Par
Michel Jeanneret - Mis en ligne le 28.09.2011
Ils le sont tous. Qu’ils soient de droite, de gauche ou du centre, ils sont verts avant tout. Certains par conviction, d’autres par opportunisme. Peu importe, serait-on tenté de dire, tant qu’ils y mettent de l’énergie. Le virage spectaculaire que la Suisse est en train d’amorcer en matière d’écologie est une victoire du politique. L’annonce de la sortie du nucléaire par le Conseil fédéral a soudain fait remonter à la surface toute une série de projets, les faisant passer du rang de sympathique expérience à celui d’enjeu stratégique. De nombreuses initiatives sont en train de voir le jour, comme celle du Toggenbourg, qui tente de se débarrasser de l’atome sur un plan régional. Comme celle de ces trois entreprises privées, soutenues par l’Office fédéral des routes, qui prévoient de couvrir une partie du réseau autoroutier de panneaux solaires permettant de produire la même énergie qu’une centrale, ainsi que le révélait récemment Le Matin dimanche. Ces initiatives sont restées longtemps masquées par le discours du lobby nucléaire qui – pour préserver de juteux bénéfices – tentait de nous faire croire qu’elles n’étaient qu’utopies. Elles sont en passe de devenir une réalité.

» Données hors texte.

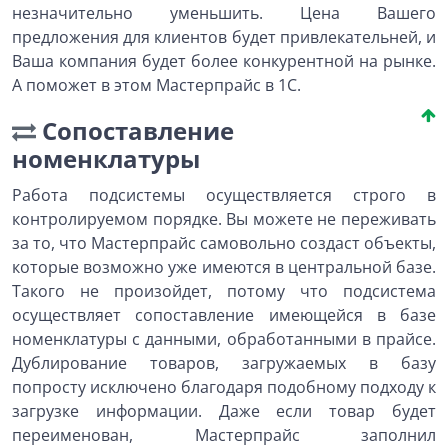
незначительно уменьшить. Цена Вашего
предложения для клиентов будет привлекательней, и
Ваша компания будет более конкурентной на рынке.
А поможет в этом Мастерпрайс в 1С.
Сопоставление
номенклатуры
Работа подсистемы осуществляется строго в
контролируемом порядке. Вы можете не переживать
за то, что Мастерпрайс самовольно создаст объекты,
которые возможно уже имеются в центральной базе.
Такого не произойдет, потому что подсистема
осуществляет сопоставление имеющейся в базе
номенклатуры с данными, обработанными в прайсе.
Дублирование товаров, загружаемых в базу
попросту исключено благодаря подобному подходу к
загрузке информации. Даже если товар будет
переименован, Мастерпрайс заполнил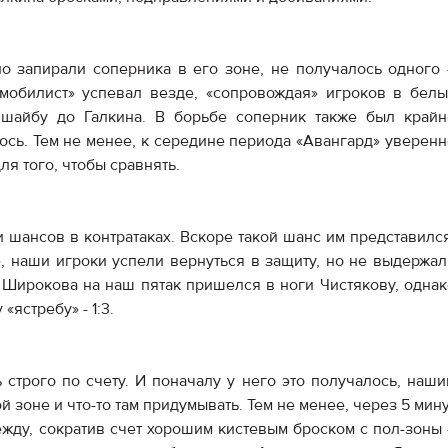
 запирали соперника в его зоне, не получалось одного 
омобилист» успевал везде, «сопровождая» игроков в белы
 шайбу до Галкина. В борьбе соперник также был крайн
ось. Тем не менее, к середине периода «Авангард» уверенн
ля того, чтобы сравнять.
шансов в контратаках. Вскоре такой шанс им представился
, наши игроки успели вернуться в защиту, но не выдержал
а Широкова на наш пятак пришелся в ноги Чистякову, однак
ястребу» - 1:3.
 строго по счету. И поначалу у него это получалось, наши
 зоне и что-то там придумывать. Тем не менее, через 5 мин
жду, сократив счет хорошим кистевым броском с пол-зоны 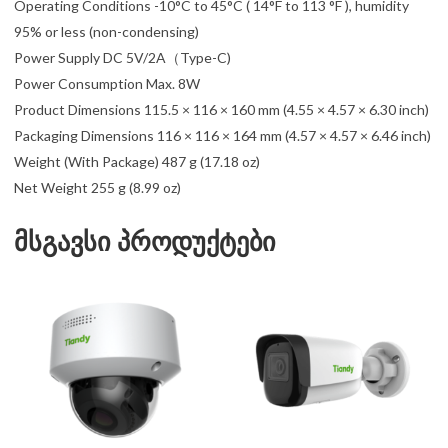
Operating Conditions -10°C to 45°C ( 14°F to 113 °F ), humidity
95% or less (non-condensing)
Power Supply DC 5V/2A（Type-C)
Power Consumption Max. 8W
Product Dimensions 115.5 × 116 × 160 mm (4.55 × 4.57 × 6.30 inch)
Packaging Dimensions 116 × 116 × 164 mm (4.57 × 4.57 × 6.46 inch)
Weight (With Package) 487 g (17.18 oz)
Net Weight 255 g (8.99 oz)
მსგავსი პროდუქტები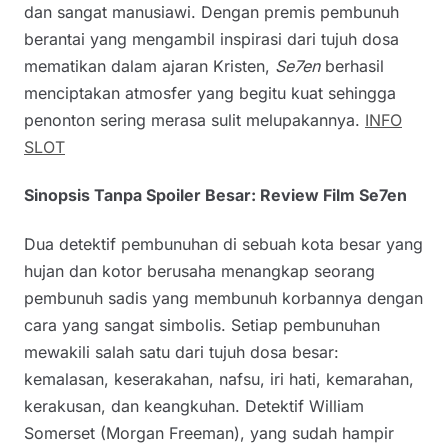
dan sangat manusiawi. Dengan premis pembunuh
berantai yang mengambil inspirasi dari tujuh dosa
mematikan dalam ajaran Kristen,
Se7en
berhasil
menciptakan atmosfer yang begitu kuat sehingga
penonton sering merasa sulit melupakannya.
INFO
SLOT
Sinopsis Tanpa Spoiler Besar: Review Film Se7en
Dua detektif pembunuhan di sebuah kota besar yang
hujan dan kotor berusaha menangkap seorang
pembunuh sadis yang membunuh korbannya dengan
cara yang sangat simbolis. Setiap pembunuhan
mewakili salah satu dari tujuh dosa besar:
kemalasan, keserakahan, nafsu, iri hati, kemarahan,
kerakusan, dan keangkuhan. Detektif William
Somerset (Morgan Freeman), yang sudah hampir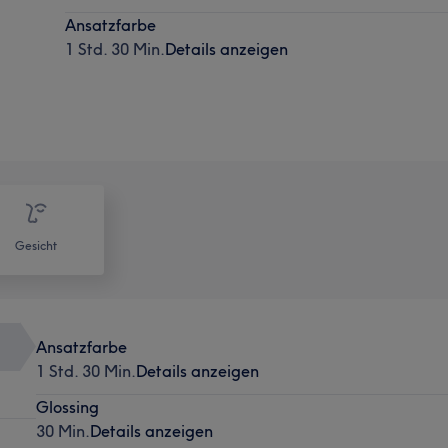
Ansatzfarbe
1 Std. 30 Min.
Details anzeigen
Gesicht
Ansatzfarbe
1 Std. 30 Min.
Details anzeigen
Glossing
30 Min.
Details anzeigen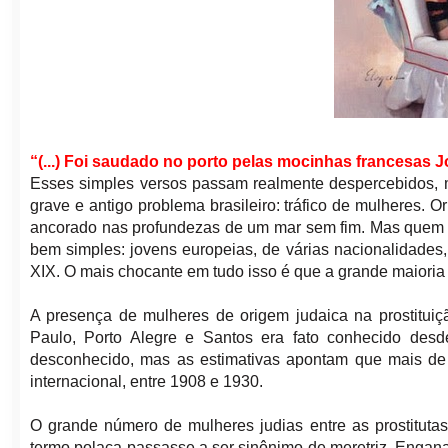
“(...) Foi saudado no porto pelas mocinhas francesas J
Esses simples versos passam realmente despercebidos, m
grave e antigo problema brasileiro: tráfico de mulheres. 
ancorado nas profundezas de um mar sem fim. Mas quem 
bem simples: jovens europeias, de várias nacionalidades,
XIX. O mais chocante em tudo isso é que a grande maioria 
A presença de mulheres de origem judaica na prostituiç
Paulo, Porto Alegre e Santos era fato conhecido des
desconhecido, mas as estimativas apontam que mais de 1
internacional, entre 1908 e 1930.
O grande número de mulheres judias entre as prostitutas
termo polaca passasse a ser sinônimo de meretriz. Engan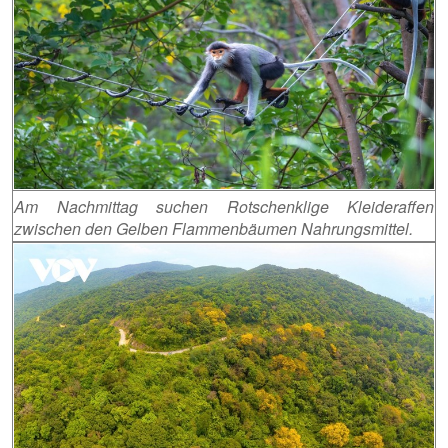
Am Nachmittag suchen Rotschenklige Kleideraffen
zwischen den Gelben Flammenbäumen Nahrungsmittel.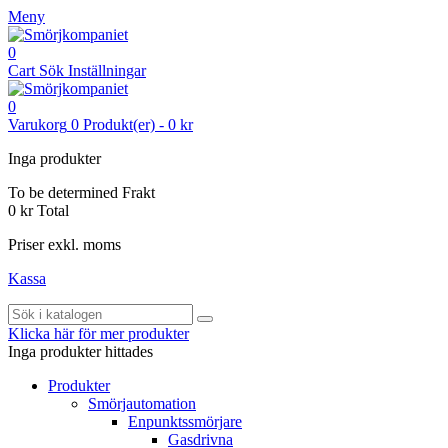
Meny
0
Cart
Sök
Inställningar
0
Varukorg
0
Produkt(er)
-
0 kr
Inga produkter
To be determined
Frakt
0 kr
Total
Priser exkl. moms
Kassa
Klicka här för mer produkter
Inga produkter hittades
Produkter
Smörjautomation
Enpunktssmörjare
Gasdrivna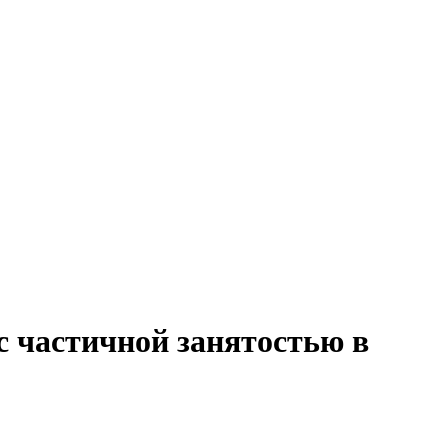
с частичной занятостью в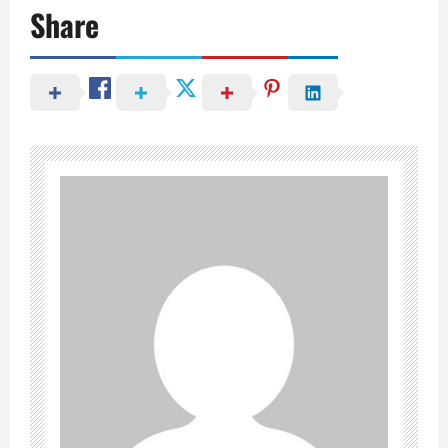
Share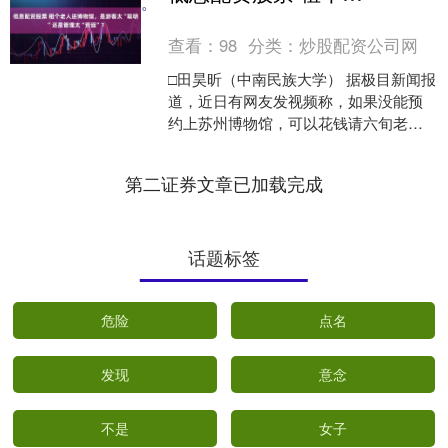
值的可靠选择。
查看：
98
分类：
炒股配资公司网
□田昊昕（中南民族大学） 据极目新闻报
道，近日有网友发视频称，如果没能预
约上苏州博物馆，可以花钱请六旬老人
带进去。视频中，每位游客分得一位老
人，两两成组挽着手臂....
第二证券文章已加载完成
话题标签
危险
点名
发现
意念
不是
女子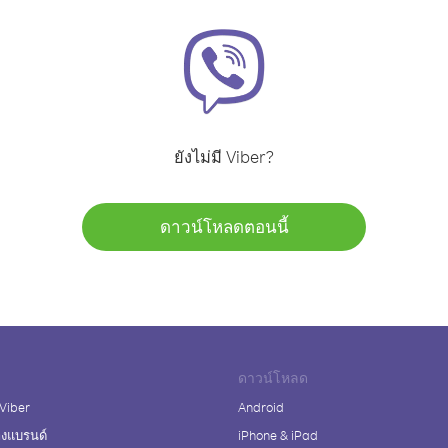
ยังไม่มี Viber?
ดาวน์โหลดตอนนี้
ดาวน์โหลด
 Viber
Android
างแบรนด์
iPhone & iPad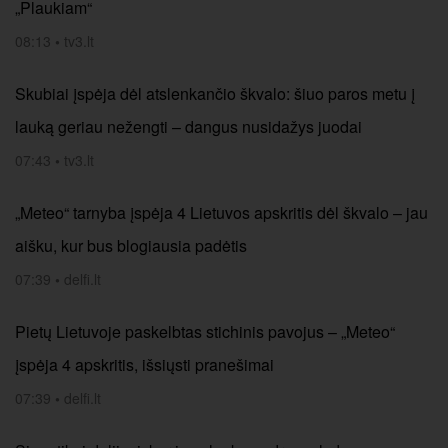
„Plaukiam“
08:13
•
tv3.lt
Skubiai įspėja dėl atslenkančio škvalo: šiuo paros metu į
lauką geriau nežengti – dangus nusidažys juodai
07:43
•
tv3.lt
„Meteo“ tarnyba įspėja 4 Lietuvos apskritis dėl škvalo – jau
aišku, kur bus blogiausia padėtis
07:39
•
delfi.lt
Pietų Lietuvoje paskelbtas stichinis pavojus – „Meteo“
įspėja 4 apskritis, išsiųsti pranešimai
07:39
•
delfi.lt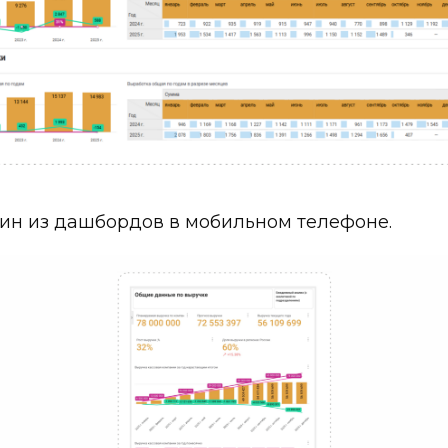
дин из дашбордов в мобильном телефоне.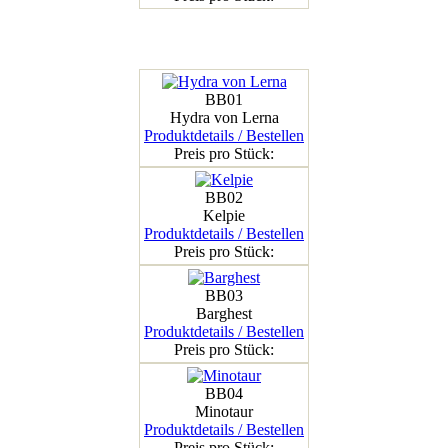
BB01
Hydra von Lerna
Produktdetails / Bestellen
Preis pro Stück:
BB02
Kelpie
Produktdetails / Bestellen
Preis pro Stück:
BB03
Barghest
Produktdetails / Bestellen
Preis pro Stück:
BB04
Minotaur
Produktdetails / Bestellen
Preis pro Stück: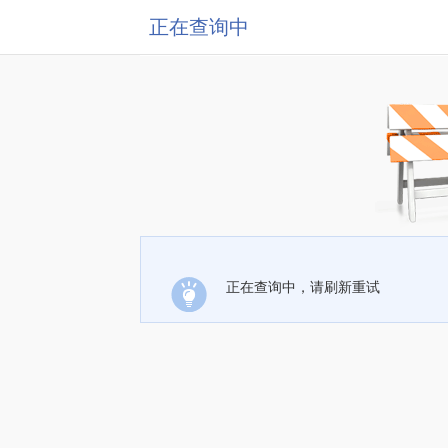
正在查询中
正在查询中，请刷新重试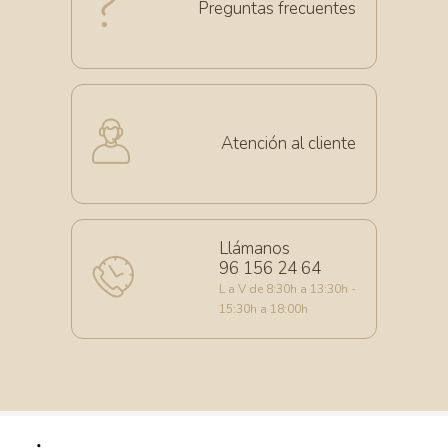
Preguntas frecuentes
Atención al cliente
Llámanos
96 156 24 64
L a V de 8:30h a 13:30h -
15:30h a 18:00h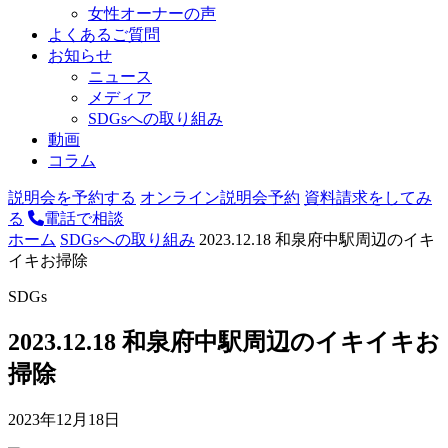
女性オーナーの声
よくあるご質問
お知らせ
ニュース
メディア
SDGsへの取り組み
動画
コラム
説明会を予約する
オンライン説明会予約
資料請求をしてみ
る
電話で相談
ホーム
SDGsへの取り組み
2023.12.18 和泉府中駅周辺のイキ
イキお掃除
SDGs
2023.12.18 和泉府中駅周辺のイキイキお
掃除
2023年12月18日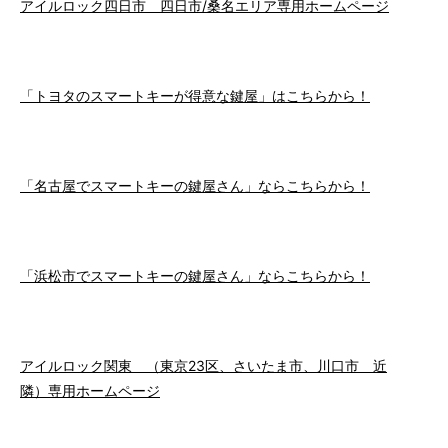
アイルロック四日市 四日市/桑名エリア専用ホームページ
「トヨタのスマートキーが得意な鍵屋」はこちらから！
「名古屋でスマートキーの鍵屋さん」ならこちらから！
「浜松市でスマートキーの鍵屋さん」ならこちらから！
アイルロック関東 （東京23区、さいたま市、川口市 近
隣）専用ホームページ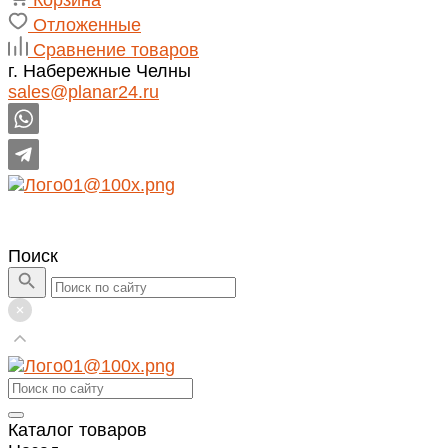
Корзина
Отложенные
Сравнение товаров
г. Набережные Челны
sales@planar24.ru
Поиск
Каталог товаров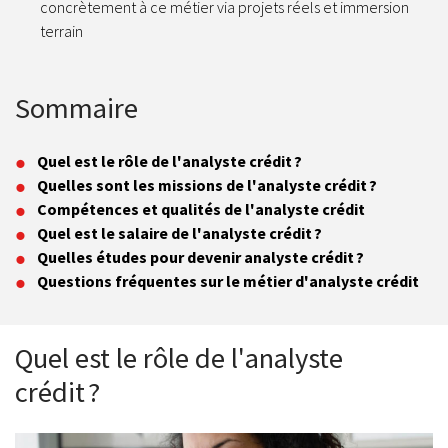
concrètement à ce métier via projets réels et immersion
terrain
Sommaire
Quel est le rôle de l'analyste crédit ?
Quelles sont les missions de l'analyste crédit ?
Compétences et qualités de l'analyste crédit
Quel est le salaire de l'analyste crédit ?
Quelles études pour devenir analyste crédit ?
Questions fréquentes sur le métier d'analyste crédit
Quel est le rôle de l'analyste
crédit ?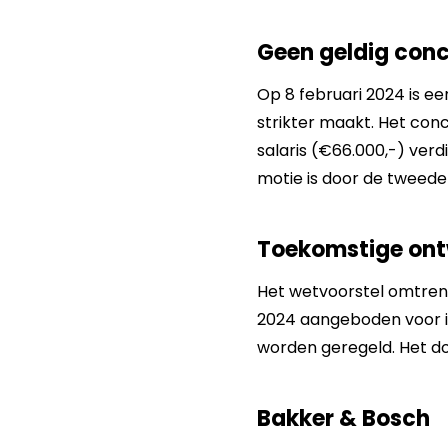
Geen geldig conc
Op 8 februari 2024 is e
strikter maakt. Het conc
salaris (€66.000,-) verd
motie is door de twee
Toekomstige ont
Het wetvoorstel omtrent
2024 aangeboden voor in
worden geregeld. Het do
Bakker & Bosch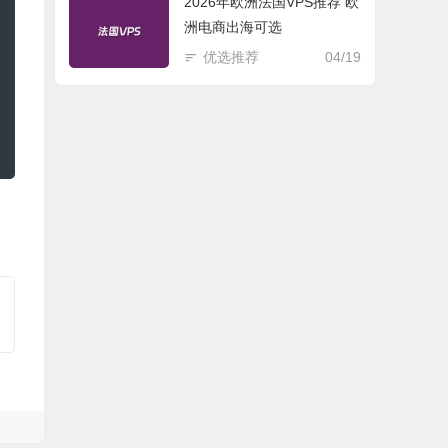
2026年欧洲法国VPS推荐 欧
洲电商出海可选
优选推荐
04/19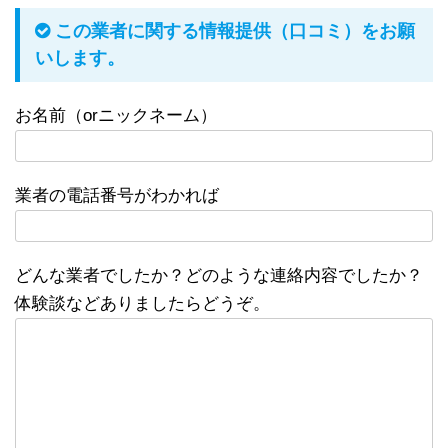
この業者に関する情報提供（口コミ）をお願
いします。
お名前（orニックネーム）
業者の電話番号がわかれば
どんな業者でしたか？どのような連絡内容でしたか？
体験談などありましたらどうぞ。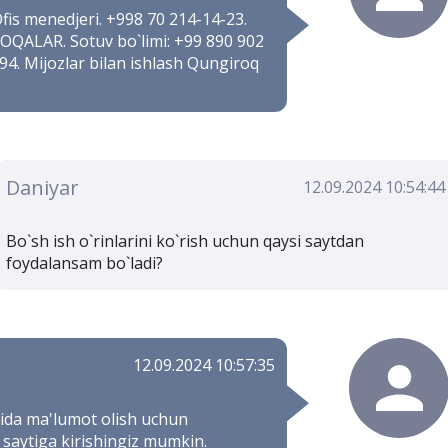
fis menedjeri. +998 70 214-14-23.
OQALAR. Sotuv bo`limi: +99 890 902
94. Mijozlar bilan ishlash Qungiroq
Daniyar
12.09.2024 10:54:44
Bo`sh ish o`rinlarini ko`rish uchun qaysi saytdan
foydalansam bo`ladi?
12.09.2024 10:57:35
aqida ma'lumot olish uchun
saytiga kirishingiz mumkin.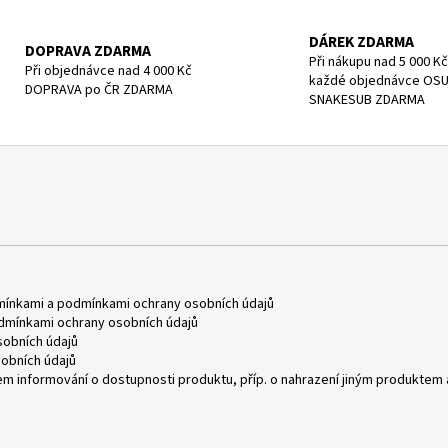
DÁREK ZDARMA
DOPRAVA ZDARMA
Při nákupu nad 5 000 Kč
Při objednávce nad 4 000 Kč
každé objednávce OS
DOPRAVA po ČR ZDARMA
SNAKESUB ZDARMA
mínkami
a
podmínkami ochrany osobních údajů
dmínkami ochrany osobních údajů
obních údajů
obních údajů
m informování o dostupnosti produktu, příp. o nahrazení jiným produktem 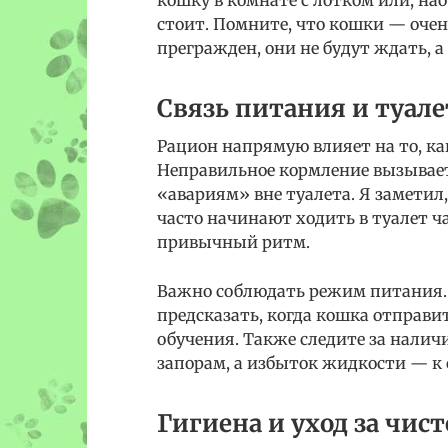
кошку в комнате с лотком или, нао
стоит. Помните, что кошки — очен
прегражден, они не будут ждать,
Связь питания и туал
Рацион напрямую влияет на то, ка
Неправильное кормление вызывает
«авариям» вне туалета. Я заметил
часто начинают ходить в туалет ч
привычный ритм.
Важно соблюдать режим питания. 
предсказать, когда кошка отправит
обучения. Также следите за налич
запорам, а избыток жидкости — к
Гигиена и уход за чис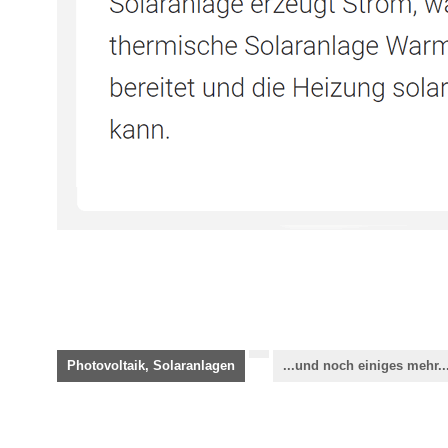
Photovoltaik, Solaranlagen
...und noch einiges mehr..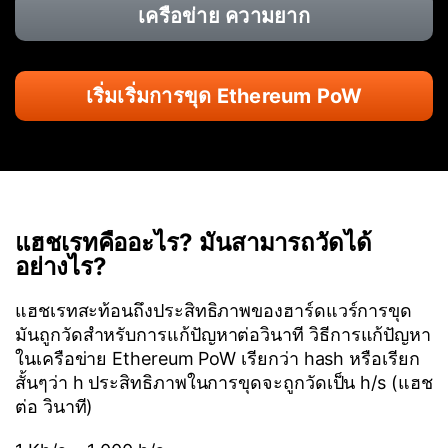
เครือข่าย ความยาก
เริ่มเริ่มการขุด Ethereum PoW
แฮชเรทคืออะไร? มันสามารถวัดได้
อย่างไร?
แฮชเรทสะท้อนถึงประสิทธิภาพของฮาร์ดแวร์การขุด
มันถูกวัดสำหรับการแก้ปัญหาต่อวินาที วิธีการแก้ปัญหา
ในเครือข่าย Ethereum PoW เรียกว่า hash หรือเรียก
สั้นๆว่า h ประสิทธิภาพในการขุดจะถูกวัดเป็น h/s (แฮช
ต่อ วินาที)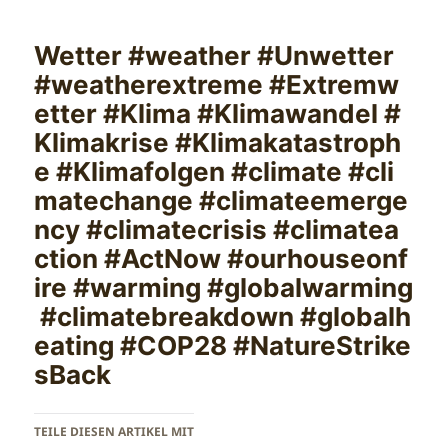
Wetter #weather #Unwetter
#weatherextreme #Extremw
etter #Klima #Klimawandel #
Klimakrise #Klimakatastroph
e #Klimafolgen #climate #cli
matechange #climateemerge
ncy #climatecrisis #climatea
ction #ActNow #ourhouseonf
ire #warming #globalwarming
#climatebreakdown #globalh
eating #COP28 #NatureStrike
sBack
TEILE DIESEN ARTIKEL MIT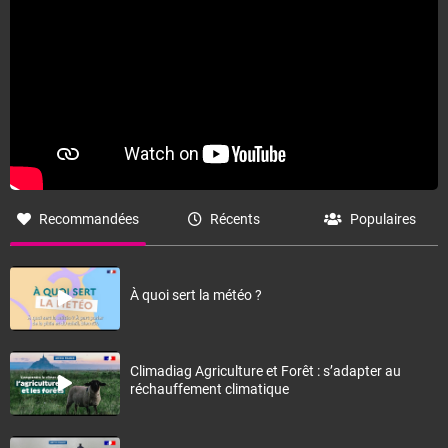
Fermer
Recommandées
Récents
Populaires
À quoi sert la météo ?
Climadiag Agriculture et Forêt : s’adapter au
réchauffement climatique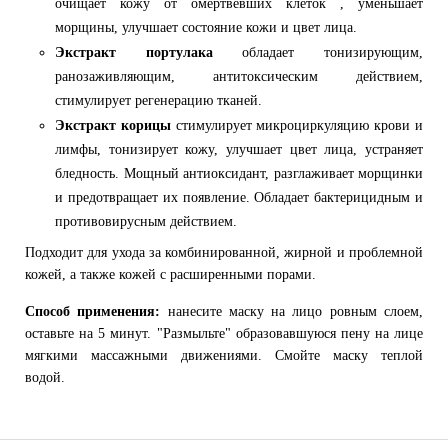
очищает кожу от омертвевших клеток , уменьшает
морщины, улучшает состояние кожи и цвет лица.
Экстракт портулака
обладает тонизирующим,
ранозаживляющим, антитоксическим действием,
стимулирует регенерацию тканей.
Экстракт корицы
стимулирует микроциркуляцию крови и
лимфы, тонизирует кожу, улучшает цвет лица, устраняет
бледность. Мощный антиоксидант, разглаживает морщинки
и предотвращает их появление. Обладает бактерицидным и
противовирусным действием.
Подходит для ухода за комбинированной, жирной и проблемной
кожей, а также кожей с расширенными порами.
Способ применения:
нанесите маску на лицо ровным слоем,
оставьте на 5 минут. "Размыльте" образовавшуюся пену на лице
мягкими массажными движениями. Смойте маску теплой
водой.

Le temps où les écolos en sandales apparaissaient comme des peine-à-jouir rétrogrades est révolu depuis qu’ils s’habillent en costard. Entendez par là que l’engagement de la droite aux côtés des militants de la première heure est une excellente nouvelle. Car, s’il faut des tripes, il faut aussi du fric. Sans relais économiques et financiers, le projet environnemental ne sera en effet jamais viable, même si les pouvoirs publics renforcent leur action en soutenant la recherche et en mettant sur pied une politique écologique incitative sur les plans légal et financier. En clair, si l’inverse est également vrai, l’avenir de l’écologie passe par la droite. On voyait la sortie du nucléaire comme une réalité inévitable, on découvre qu’elle est le projet le plus enthousiasmant du moment. Dans une société qui n’a plus foi en grandchose et semble avoir perdu sa capacité à s’emballer, le nouveau souffle écologique qui nous vient du Toggenbourg et d’ailleurs agit comme un vent de fraîcheur.